Establishment of a continuous in vitro culture of Babesia duncani in human erythrocytes reveals unusually high tolerance to recommended therapies.

Author information

1
From the Department of Internal Medicine, Section of Infectious Diseases, and.
2
BEI Resources, American Type Culture Collection, Manassas, Virginia 20110-2209.
3
the State Key Laboratory of Agricultural Microbiology, College of Veterinary Medicine, Huazhong Agricultural University, Wuhan, Hubei 430079, China, and.
4
the Department of Veterinary Pathobiology, College of Veterinary Medicine and Biomedical Sciences, Texas A&M University, College Station, Texas 77845.
5
the Department of Cell Biology and CCMI Electron Microscopy Core Facility, Yale School of Medicine, New Haven, Connecticut 06520.
6
From the Department of Internal Medicine, Section of Infectious Diseases, and choukri.benmamoun@yale.edu.

Abstract

Human babesiosis is an emerging tick-borne disease caused by apicomplexan parasites of the genus Babesia Clinical cases caused by Babesia duncani have been associated with high parasite burden, severe pathology, and death. In both mice and hamsters, the parasite causes uncontrolled fulminant infections, which ultimately lead to death. Resolving these infections requires knowledge of B. duncani biology, virulence, and susceptibility to anti-infectives, but little is known and further research is hindered by a lack of relevant model systems. Here, we report the first continuous in vitro culture of B. duncani in human red blood cells.
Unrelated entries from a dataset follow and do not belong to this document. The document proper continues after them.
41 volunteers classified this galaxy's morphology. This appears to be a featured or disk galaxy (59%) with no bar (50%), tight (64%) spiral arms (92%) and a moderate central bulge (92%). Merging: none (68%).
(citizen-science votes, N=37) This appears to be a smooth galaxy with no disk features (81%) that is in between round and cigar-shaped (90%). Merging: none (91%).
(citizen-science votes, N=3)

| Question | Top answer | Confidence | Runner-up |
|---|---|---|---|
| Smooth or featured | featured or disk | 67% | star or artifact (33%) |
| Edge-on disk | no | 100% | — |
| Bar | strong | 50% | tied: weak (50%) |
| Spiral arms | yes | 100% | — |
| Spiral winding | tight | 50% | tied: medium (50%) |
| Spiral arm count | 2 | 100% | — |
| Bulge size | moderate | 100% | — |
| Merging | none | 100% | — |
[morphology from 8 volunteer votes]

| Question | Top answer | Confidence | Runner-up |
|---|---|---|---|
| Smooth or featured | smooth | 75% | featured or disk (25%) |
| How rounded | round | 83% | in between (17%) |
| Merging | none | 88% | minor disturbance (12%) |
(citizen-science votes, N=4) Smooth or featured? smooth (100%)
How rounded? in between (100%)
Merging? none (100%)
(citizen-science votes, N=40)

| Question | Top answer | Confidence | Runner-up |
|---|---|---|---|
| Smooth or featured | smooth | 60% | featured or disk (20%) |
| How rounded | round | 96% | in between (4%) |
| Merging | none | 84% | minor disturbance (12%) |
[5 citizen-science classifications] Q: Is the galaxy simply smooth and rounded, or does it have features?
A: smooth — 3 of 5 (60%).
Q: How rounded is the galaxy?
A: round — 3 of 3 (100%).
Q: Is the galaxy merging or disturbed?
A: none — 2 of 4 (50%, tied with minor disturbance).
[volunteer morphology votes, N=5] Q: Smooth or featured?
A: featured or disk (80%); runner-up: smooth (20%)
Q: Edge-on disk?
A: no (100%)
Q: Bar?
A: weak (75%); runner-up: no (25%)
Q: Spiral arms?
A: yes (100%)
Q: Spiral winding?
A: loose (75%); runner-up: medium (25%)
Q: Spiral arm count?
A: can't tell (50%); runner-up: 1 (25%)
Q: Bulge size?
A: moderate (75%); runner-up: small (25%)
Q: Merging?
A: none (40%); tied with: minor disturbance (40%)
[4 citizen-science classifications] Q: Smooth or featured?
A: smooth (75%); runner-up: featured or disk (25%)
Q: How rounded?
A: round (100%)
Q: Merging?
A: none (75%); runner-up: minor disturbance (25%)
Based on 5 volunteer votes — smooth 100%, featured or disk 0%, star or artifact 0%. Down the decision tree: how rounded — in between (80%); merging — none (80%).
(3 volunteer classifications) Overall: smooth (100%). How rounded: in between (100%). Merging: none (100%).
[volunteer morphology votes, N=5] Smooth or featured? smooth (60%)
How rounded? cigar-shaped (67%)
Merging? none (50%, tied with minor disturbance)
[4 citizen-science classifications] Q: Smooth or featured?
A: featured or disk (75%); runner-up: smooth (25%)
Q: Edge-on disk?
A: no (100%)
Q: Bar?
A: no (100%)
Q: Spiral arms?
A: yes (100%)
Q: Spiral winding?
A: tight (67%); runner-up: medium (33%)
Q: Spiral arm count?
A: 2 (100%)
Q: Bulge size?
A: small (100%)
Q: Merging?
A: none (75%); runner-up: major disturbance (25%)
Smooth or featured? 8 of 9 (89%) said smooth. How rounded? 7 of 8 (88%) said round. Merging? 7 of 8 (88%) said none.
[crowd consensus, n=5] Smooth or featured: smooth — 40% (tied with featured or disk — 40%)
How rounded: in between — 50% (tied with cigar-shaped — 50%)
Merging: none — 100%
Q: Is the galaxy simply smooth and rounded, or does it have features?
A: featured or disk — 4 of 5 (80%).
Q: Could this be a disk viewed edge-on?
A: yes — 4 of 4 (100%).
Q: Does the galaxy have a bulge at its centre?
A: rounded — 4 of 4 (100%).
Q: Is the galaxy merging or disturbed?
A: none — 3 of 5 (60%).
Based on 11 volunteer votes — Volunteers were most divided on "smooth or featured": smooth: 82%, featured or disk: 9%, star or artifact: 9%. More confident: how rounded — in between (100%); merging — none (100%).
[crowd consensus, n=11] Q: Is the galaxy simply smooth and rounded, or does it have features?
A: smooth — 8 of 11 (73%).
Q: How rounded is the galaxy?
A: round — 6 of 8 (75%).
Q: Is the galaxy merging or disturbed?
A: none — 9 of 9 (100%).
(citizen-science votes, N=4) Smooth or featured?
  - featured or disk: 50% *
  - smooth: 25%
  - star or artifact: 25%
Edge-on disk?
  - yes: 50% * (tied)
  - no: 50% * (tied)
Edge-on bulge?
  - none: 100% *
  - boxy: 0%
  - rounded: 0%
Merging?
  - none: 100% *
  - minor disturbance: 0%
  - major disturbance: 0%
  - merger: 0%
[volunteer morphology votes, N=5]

We show that during its asexual cycle within human erythrocytes, B. duncani develops and divides to form four daughter parasites with parasitemia doubling every ∼22 h. Using this in vitro culture assay, we found that B. duncani has low susceptibility to the four drugs recommended for treatment of human babesiosis, atovaquone, azithromycin, clindamycin, and quinine, with IC50 values ranging between 500 nm and 20 μm These data suggest that current practices are of limited effect in treating the disease. We anticipate this new disease model will set the stage for a better understanding of the biology of this parasite and will help guide better therapeutic strategies to treat B. duncani-associated babesiosis.

KEYWORDS:

Babesia duncani; apicomplexa; cell culture; erythrocyte; human babesiosis; in vitro culture; infectious disease; inhibitor; parasitology; red blood cells; tick-borne disease

PMID:
30463941
PMCID:
PMC6311517
[Available on 2019-12-28]
DOI:
10.1074/jbc.AC118.005771
[Indexed for MEDLINE]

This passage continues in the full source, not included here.